- A strong majority (87%) of analysts hold a Buy or Outperform rating on Micron Technology, with bull targets reaching as high as $1,000.
- Major institutions like Goldman Sachs, Erste Group Bank, and BTIG’s Jonathan Krinsky offer specific, cautious counterpoints.
- Bullish analysts cite sold-out HBM capacity, while skeptics warn of a technically “extreme” rally and looming capital expenditure pressures.
Wall Street’s consensus overwhelmingly favors buying Micron stock in May 2026, yet a vocal minority of prominent analysts urges caution. Consequently, the debate hinges on whether AI-driven demand can outpace the memory sector’s historical boom-bust cycles.
Goldman Sachs analyst James Sheehan maintained a Neutral rating, raising his price target only to $400. Meanwhile, Erste Group Bank downgraded Micron to Hold, citing concerns over massive capital expenditures and potential free cash flow shrinkage.
BTIG’s chief market technician Jonathan Krinsky warned the rally is technically stretched beyond dot-com levels.

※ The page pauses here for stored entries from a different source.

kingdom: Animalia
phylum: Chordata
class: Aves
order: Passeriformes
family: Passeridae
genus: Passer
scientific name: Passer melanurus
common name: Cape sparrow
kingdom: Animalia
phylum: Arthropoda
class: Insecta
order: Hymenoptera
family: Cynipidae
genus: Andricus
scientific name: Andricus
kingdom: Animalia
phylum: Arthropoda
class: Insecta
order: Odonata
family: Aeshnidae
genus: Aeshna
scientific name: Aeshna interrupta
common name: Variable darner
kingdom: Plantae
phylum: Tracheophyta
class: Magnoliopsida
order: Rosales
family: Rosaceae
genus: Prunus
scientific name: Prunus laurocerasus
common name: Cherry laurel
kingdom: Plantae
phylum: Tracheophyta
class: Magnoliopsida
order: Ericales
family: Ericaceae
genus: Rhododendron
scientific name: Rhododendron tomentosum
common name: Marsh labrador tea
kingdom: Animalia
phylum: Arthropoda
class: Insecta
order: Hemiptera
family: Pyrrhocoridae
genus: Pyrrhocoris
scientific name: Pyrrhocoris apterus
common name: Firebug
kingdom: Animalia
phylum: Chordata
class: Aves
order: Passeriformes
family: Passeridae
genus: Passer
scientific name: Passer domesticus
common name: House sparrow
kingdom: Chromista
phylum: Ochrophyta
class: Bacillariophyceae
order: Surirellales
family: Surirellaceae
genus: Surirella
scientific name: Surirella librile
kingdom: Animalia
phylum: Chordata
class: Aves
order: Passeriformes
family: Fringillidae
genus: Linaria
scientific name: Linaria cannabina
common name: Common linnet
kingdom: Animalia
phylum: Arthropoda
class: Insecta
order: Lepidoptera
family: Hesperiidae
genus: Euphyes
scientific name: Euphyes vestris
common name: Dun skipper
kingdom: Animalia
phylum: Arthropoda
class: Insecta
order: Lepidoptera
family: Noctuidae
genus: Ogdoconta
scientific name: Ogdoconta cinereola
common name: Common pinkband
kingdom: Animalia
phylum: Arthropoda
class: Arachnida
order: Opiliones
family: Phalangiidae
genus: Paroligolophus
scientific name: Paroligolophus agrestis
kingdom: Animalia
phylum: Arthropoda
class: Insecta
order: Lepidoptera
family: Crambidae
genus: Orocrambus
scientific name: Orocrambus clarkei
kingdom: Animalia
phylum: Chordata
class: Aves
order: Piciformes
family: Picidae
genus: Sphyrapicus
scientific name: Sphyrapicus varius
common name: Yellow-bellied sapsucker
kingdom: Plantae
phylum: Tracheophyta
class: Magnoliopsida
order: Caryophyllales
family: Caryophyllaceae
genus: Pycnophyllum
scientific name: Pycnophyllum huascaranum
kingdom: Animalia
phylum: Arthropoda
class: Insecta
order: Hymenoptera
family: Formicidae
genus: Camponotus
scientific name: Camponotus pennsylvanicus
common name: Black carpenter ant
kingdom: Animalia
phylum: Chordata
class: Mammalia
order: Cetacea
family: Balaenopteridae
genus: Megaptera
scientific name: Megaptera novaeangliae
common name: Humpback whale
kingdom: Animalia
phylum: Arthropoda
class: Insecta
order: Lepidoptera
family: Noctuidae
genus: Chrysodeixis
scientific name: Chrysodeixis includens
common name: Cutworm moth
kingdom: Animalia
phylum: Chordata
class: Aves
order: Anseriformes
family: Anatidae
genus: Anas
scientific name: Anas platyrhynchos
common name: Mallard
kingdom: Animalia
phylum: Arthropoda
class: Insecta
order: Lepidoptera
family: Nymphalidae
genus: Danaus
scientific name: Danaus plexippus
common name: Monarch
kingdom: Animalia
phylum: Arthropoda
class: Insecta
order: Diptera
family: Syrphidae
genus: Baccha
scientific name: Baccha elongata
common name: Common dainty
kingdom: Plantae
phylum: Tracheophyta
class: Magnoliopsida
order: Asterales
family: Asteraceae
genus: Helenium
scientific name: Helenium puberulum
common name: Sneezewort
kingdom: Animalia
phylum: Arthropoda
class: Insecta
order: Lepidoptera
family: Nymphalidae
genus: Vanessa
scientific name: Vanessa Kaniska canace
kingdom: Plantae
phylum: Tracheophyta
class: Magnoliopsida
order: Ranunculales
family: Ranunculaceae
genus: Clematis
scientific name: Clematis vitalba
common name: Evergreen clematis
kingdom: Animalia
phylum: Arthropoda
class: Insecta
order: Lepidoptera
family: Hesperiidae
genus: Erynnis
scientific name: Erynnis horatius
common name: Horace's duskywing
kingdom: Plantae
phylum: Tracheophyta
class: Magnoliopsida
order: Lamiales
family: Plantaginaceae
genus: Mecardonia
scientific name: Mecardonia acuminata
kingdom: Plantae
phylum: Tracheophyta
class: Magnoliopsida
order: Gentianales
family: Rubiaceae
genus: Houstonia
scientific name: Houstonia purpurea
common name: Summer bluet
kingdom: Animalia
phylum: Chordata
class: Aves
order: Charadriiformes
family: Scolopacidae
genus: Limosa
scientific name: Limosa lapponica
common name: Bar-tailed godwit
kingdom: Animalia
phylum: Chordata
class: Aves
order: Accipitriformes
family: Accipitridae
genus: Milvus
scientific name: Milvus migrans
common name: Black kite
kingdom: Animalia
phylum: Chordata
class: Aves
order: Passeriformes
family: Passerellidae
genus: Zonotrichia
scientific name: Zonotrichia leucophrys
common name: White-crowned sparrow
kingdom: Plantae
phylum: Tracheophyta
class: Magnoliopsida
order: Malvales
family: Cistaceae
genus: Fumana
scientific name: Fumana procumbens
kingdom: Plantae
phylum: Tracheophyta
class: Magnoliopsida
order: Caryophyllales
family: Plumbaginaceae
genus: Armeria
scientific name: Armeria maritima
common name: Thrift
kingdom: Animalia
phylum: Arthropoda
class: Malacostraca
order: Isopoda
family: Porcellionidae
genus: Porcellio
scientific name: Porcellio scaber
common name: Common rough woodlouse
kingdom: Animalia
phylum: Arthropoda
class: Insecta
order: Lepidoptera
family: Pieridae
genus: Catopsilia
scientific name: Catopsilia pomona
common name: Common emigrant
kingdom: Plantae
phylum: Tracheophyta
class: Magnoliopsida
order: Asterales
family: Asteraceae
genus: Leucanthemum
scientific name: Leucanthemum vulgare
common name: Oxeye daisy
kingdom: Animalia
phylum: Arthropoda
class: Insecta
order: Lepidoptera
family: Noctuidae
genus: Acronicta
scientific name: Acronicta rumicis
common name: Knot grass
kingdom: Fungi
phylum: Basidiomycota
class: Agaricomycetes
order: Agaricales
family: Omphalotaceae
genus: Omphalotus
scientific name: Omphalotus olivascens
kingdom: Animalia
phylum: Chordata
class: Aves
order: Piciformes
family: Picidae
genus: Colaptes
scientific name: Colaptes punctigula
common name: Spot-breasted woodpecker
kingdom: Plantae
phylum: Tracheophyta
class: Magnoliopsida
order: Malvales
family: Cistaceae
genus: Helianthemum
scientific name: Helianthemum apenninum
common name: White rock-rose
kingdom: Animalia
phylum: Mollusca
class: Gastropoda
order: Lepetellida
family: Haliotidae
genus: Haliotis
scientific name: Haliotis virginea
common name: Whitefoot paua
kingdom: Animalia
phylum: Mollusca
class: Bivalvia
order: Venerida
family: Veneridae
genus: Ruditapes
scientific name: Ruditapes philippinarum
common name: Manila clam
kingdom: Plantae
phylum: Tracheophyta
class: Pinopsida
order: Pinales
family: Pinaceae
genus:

Krinsky told Yahoo Finance, “We continue to think the memory group of semis is one of the most vulnerable areas of the market for downside reversion.”
The bullish case rests on CEO Sanjay Mehrotra’s assertion that supply will remain short of demand. However, the cautious minority points to a chart showing Micron’s price is over 100% above its 200-day moving average as a risk signal.
Ultimately, investors must decide if they trust this cycle will defy skeptics’ “memory PTSD.” The bullish camp sees sold-out HBM capacity as protection, while Goldman, Erste, and BTIG highlight fundamental and technical risks.